━━━ TEXTE
ENVIRONNEMENT

«Fridays For Future» transforme sa grève mondiale pour le climat en un live-stream de 24 heures

«Fridays For Future» transforme sa grève mondiale pour le climat en un live-stream de 24 heures

Face à la crise sanitaire, la Namuroise Adélaïde Charlier et les militants du monde entier ont dû s’adapter pour continuer la lutte. © Twitter

Confinement oblige, le mouvement «Fridays For Future» inspiré par Greta Thunberg a remplacé la grève mondiale pour le climat prévue ce vendredi par une manifestation en ligne. Voici comment y participer.

Depuis le début du combat de Greta Thunberg pour attirer l’attention sur l’inadéquation des politiques climatiques, de nombreux jeunes du monde entier interpellés par les questions environnementales se sont joints à la jeune activiste suédoise. En quittant leur école pour inonder les rues, leur objectif était d’appeler à plus de considération pour la planète.
━━━━━━
**EXERCICES À RÉALISER:**
[a] D'après le texte sur «Fridays For Future», par quoi le mouvement a-t-il remplacé la grève mondiale pour le climat prévue ce vendredi ?
[b] Poursuivez le texte sur «Fridays For Future» à la suite de sa dernière phrase.
Les items qui suivent ne sont pas nécessaires.
━━━ DONNÉES À EXAMINER
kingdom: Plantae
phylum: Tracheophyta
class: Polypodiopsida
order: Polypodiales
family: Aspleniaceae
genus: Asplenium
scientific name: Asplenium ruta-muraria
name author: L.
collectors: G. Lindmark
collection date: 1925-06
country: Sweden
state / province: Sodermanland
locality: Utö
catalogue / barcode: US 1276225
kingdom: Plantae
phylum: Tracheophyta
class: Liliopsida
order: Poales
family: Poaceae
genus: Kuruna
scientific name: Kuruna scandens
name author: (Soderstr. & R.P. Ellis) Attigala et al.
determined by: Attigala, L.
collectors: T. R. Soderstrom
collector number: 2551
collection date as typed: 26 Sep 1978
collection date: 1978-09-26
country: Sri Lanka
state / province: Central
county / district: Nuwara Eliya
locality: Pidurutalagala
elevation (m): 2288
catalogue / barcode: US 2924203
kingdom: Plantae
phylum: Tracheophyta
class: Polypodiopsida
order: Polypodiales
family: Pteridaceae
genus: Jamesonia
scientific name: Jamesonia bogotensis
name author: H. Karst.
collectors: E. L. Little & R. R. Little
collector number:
━━━━━━
**RÉPONSES PAR EXERCICE:**
[a] Par une manifestation en ligne, un live-stream de 24 heures.

[b]
Cela aurait également dû être le cas ce 24 avril mais le coronavirus et les mesures de confinement ont modifié les plans des militants écologiques.

Face à l’impossibilité de sortir manifester, la digitalisation de la lutte s’est mise en place petit à petit. En mars, des appels à publier des photos avec des pancartes avec les hashtags #DigitalStrike et #ClimateStrikeOnline avaient déjà été lancés sur les réseaux sociaux.

 

 

Ce vendredi, jour de grève mondial pour le climat, Greta Thunberg et son mouvement Fridays For Future ont donc décidé d’organiser une grève digitale sous forme de streaming pour continuer le combat malgré le confinement.

Adélaïde Charlier et Youth For Climate seront de la partie

Chez nous, le «live stream» débute aux alentours de deux heures du matin sur la chaîne YouTube de Fridays For Future et dure 24 heures. Si vous êtes sensible à la cause environnementale, vous pouvez y rejoindre des activistes du monde entier. En fonction du décalage horaire, des créneaux raisonnables seront réservés aux pays qui souhaitent participer au débat. Pour la Belgique, ce sera 17 heures.

Les Belges de Youth for Climate sont d’ailleurs de la partie, à l’image de leur représentante francophone Adélaïde Charlier. Comme les autres pays participants, ils animeront une partie du live de Fridays for Future. «Nous prévoyons aussi un workout collectif, devant notre écran. Ce sera l’occasion de bouger avec d’autres jeunes activistes», explique la Namuroise de 19 ans.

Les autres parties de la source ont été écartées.